Eu digo NÃO!

Em defesa da língua portuguesa, o autor deste blogue não adopta o "acordo ortográfico" de 1990 por este ser inconsistente, incongruente e inconstitucional, para além de, comprovadamente, ser causa de crescente iliteracia em publicações oficiais e privadas, na imprensa e na população em geral.


12/07/2014

Histórias do barro VI


Ana Lopes Gonçalves Valada, vulgo Ana “Baraça”, nasceu, em (Galegos Santa Maria), a 26 de Maio de 1904.
Filha de Manuel Valada e Luísa Lopes, memoráveis artesãos deste concelho, começou a fazer “bonecos” muito cedo.

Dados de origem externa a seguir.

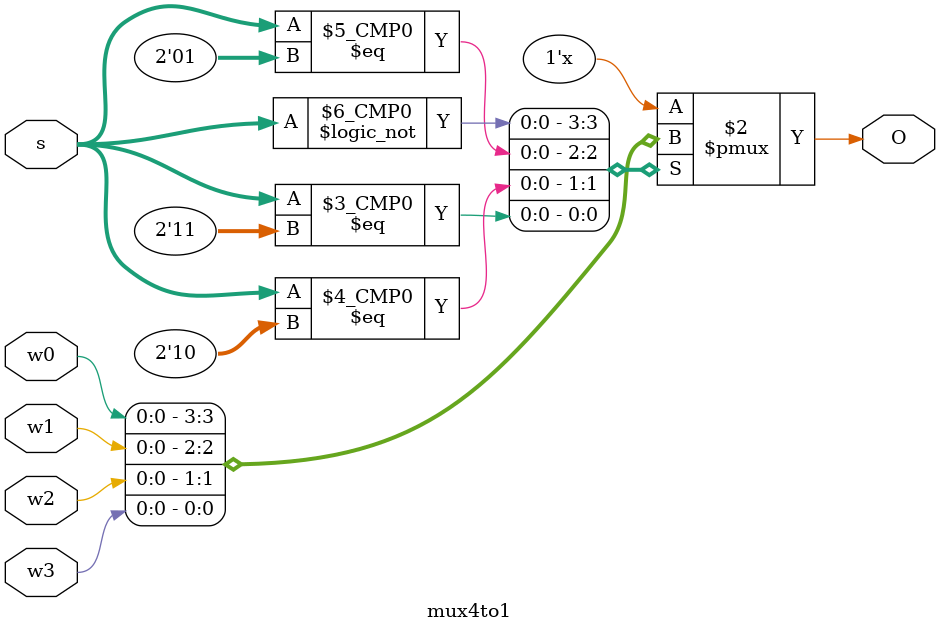
<source format=v>
module mux4to1(w3,w2,w1,w0,s,O);
input w3,w2,w1,w0;
input [1:0]s;
output reg O;
always @(s or w3 or w2 or w1 or w0)
case (s)
0:O= w0;
1:O=w1;
2:O=w2;
3:O=w3;
endcase
endmodule

</source>
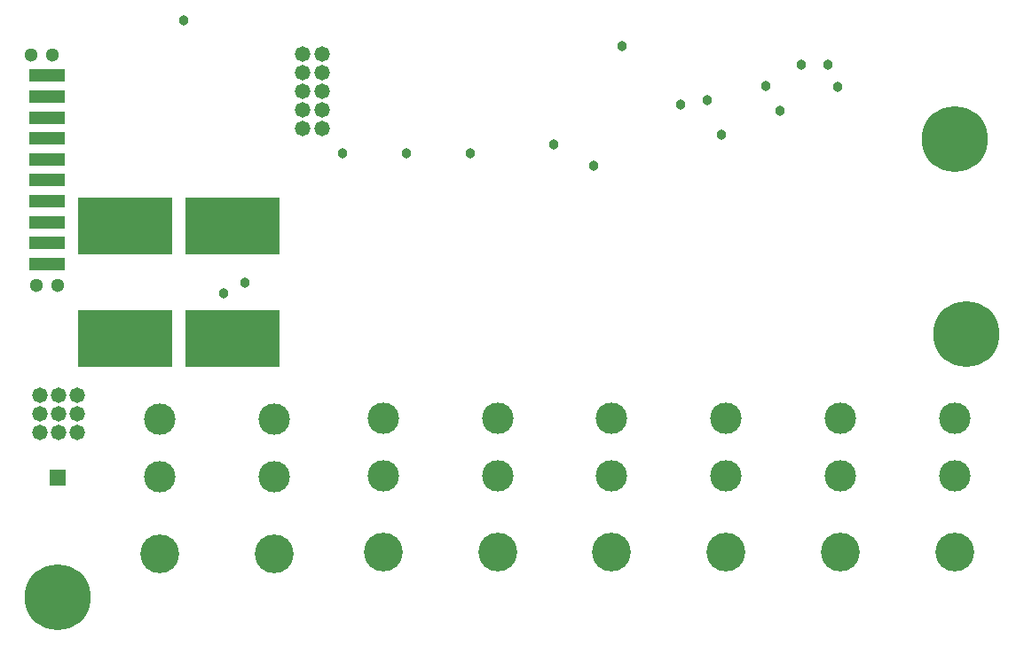
<source format=gbr>
%TF.GenerationSoftware,Altium Limited,Altium Designer,23.2.1 (34)*%
G04 Layer_Color=16711935*
%FSLAX45Y45*%
%MOMM*%
%TF.SameCoordinates,E9D2124A-86AF-48F7-823B-9A8D6BDBC947*%
%TF.FilePolarity,Negative*%
%TF.FileFunction,Soldermask,Bot*%
%TF.Part,Single*%
G01*
G75*
%TA.AperFunction,ComponentPad*%
%ADD32R,1.57000X1.57000*%
%ADD36C,1.30000*%
%TA.AperFunction,SMDPad,CuDef*%
%ADD40R,3.50000X1.30000*%
%TA.AperFunction,ComponentPad*%
%ADD56C,6.30320*%
%ADD57C,3.00320*%
%ADD58C,3.70320*%
%TA.AperFunction,ViaPad*%
%ADD59C,0.96520*%
%ADD60C,1.47320*%
%TA.AperFunction,SMDPad,CuDef*%
%ADD61R,8.95320X5.40320*%
D32*
X3291600Y4241800D02*
D03*
D36*
X3289300Y6083300D02*
D03*
X3089300D02*
D03*
X3239300Y8283300D02*
D03*
X3039300D02*
D03*
D40*
X3189300Y6283300D02*
D03*
Y6483300D02*
D03*
Y6683300D02*
D03*
Y6883300D02*
D03*
Y7083300D02*
D03*
Y7283300D02*
D03*
Y7483300D02*
D03*
Y7683300D02*
D03*
Y7883300D02*
D03*
Y8083300D02*
D03*
D56*
X11850700Y7476900D02*
D03*
X11965000Y5610000D02*
D03*
X3290900Y3095400D02*
D03*
D57*
X10756900Y4257028D02*
D03*
Y4807028D02*
D03*
X11849100Y4257028D02*
D03*
Y4807028D02*
D03*
X8572500Y4257028D02*
D03*
Y4807028D02*
D03*
X9664700Y4257028D02*
D03*
Y4807028D02*
D03*
X6400800Y4257028D02*
D03*
Y4807028D02*
D03*
X7493000Y4257028D02*
D03*
Y4807028D02*
D03*
X4267200Y4247900D02*
D03*
Y4797900D02*
D03*
X5359400Y4247900D02*
D03*
Y4797900D02*
D03*
D58*
X10756900Y3527028D02*
D03*
X11849100D02*
D03*
X8572500D02*
D03*
X9664700D02*
D03*
X6400800D02*
D03*
X7493000D02*
D03*
X4267200Y3517900D02*
D03*
X5359400D02*
D03*
D59*
X10388600Y8191500D02*
D03*
X5080000Y6108700D02*
D03*
X4876800Y6007100D02*
D03*
X4495800Y8610600D02*
D03*
X10045700Y7988300D02*
D03*
X9232900Y7810500D02*
D03*
X9486900Y7848600D02*
D03*
X10185400Y7747000D02*
D03*
X8407400Y7226300D02*
D03*
X6007100Y7340600D02*
D03*
X6616700D02*
D03*
X7226300D02*
D03*
X10642600Y8191500D02*
D03*
X9626600Y7518400D02*
D03*
X10731500Y7975600D02*
D03*
X8674100Y8369300D02*
D03*
X8026400Y7429500D02*
D03*
D60*
X3479800Y5029200D02*
D03*
X3302000D02*
D03*
X3124200D02*
D03*
Y4673600D02*
D03*
Y4851400D02*
D03*
X3302000D02*
D03*
Y4673600D02*
D03*
X3479800D02*
D03*
Y4851400D02*
D03*
X5626100Y7581900D02*
D03*
Y7759700D02*
D03*
Y7937500D02*
D03*
X5816600Y7759700D02*
D03*
Y7937500D02*
D03*
X5626100Y8293100D02*
D03*
Y8115300D02*
D03*
X5816600D02*
D03*
Y8293100D02*
D03*
Y7581900D02*
D03*
D61*
X4961947Y6650300D02*
D03*
Y5570300D02*
D03*
X3933247Y6650300D02*
D03*
Y5570300D02*
D03*
%TF.MD5,17acaf83d786e0e5b92a49b001b65b4e*%
M02*

</source>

Com sete anos fez as primeiras peças, principalmente galinhos, e aos 15 já colocava as suas próprias criações no forno do pai. 
Na feira de Barcelos, juntamente com os seus pais, vendia o pequeno e modesto figurado a 10 réis cada peça. 
Devido às dificuldades económicas viu-se, temporariamente, afastada do barro quando foi servir na lavoura, até aos dezassete anos. Esta razão influenciou bastante as temáticas e estéticas que, mais tarde, utilizou nas suas criações. 
Casou, a 28 de Maio de 1935, com Manuel Pereira, também ele oleiro e rodista. É deste casamento que surge o apelido “Baraça”. O seu marido, quando era solteiro, tocava viola nas romarias das freguesias, instrumento que enfeitava com “baraças” (tiras em tecido) que ficavam penduradas e que chamava a atenção dos viandantes. Também porque usava uma “baraça” nas calças no lugar de um cinto. O apelido “pegou” e, indexado a “Ana”, consagrou-se no artesanato barcelense. 
Depois de casada, dedicou-se à feitura de galos, durante cinco anos, que pintava cautelosamente com a ponta de um prego, método que manteve em segredo bastante tempo. 
Após um parto complicado, que a deixou com a saúde debilitada, abandonou a produção de galos e retomou, definitivamente, o figurado. Tornou-se uma das maiores criadoras deste tipo de artesanato na região com peças, essencialmente, ligadas à agricultura, tais como juntas e carros de bois e arados. 
Modelava tudo o que a rodeava, de uma forma terna, mas carregada de simbolismo e expressão única. 
Os seus métodos de trabalho eram puramente artesanais e de uma grande singeleza. O barro tratado manualmente com a enxada, a criação das figuras feitas à mão, sem a ajuda de qualquer molde, o forno de cozedura bastante primitivo, em pedra e a lenha, a veracidade das suas pinturas manuais, muito coloridas e atractivas, foram elementos que caracterizaram a arte desta artesã. 
Figura tutelar do artesanato barcelense, referência artística, Ana “Baraça”, aos 81 anos, foi condecorada pelo Presidente da República, a 8 de Março de 1985, com o grau de Oficial do Infante D. Henrique, em homenagem à sua vida e obra artística. Ana “Baraça” era uma mulher alegre, com um sorriso permanente, irradiadora de uma confiança e autonomia incrível. 
Faleceu, a 27 de Março de 2001, com quase 97 anos, deixando para trás uma vida feita de “barro”. Deu ao figurado de Barcelos uma projecção única, só comparável à acção de Rosa “Ramalho” e Rosa “Côta”. 
A criatividade e simplicidade desta mulher do povo, campestre e humilde, marcaram uma expressão artística muito própria, ainda hoje referencial numa das famílias consagradas da arte popular – os “Baraças”, nome que ela própria imortalizou e legou ao artesanato local.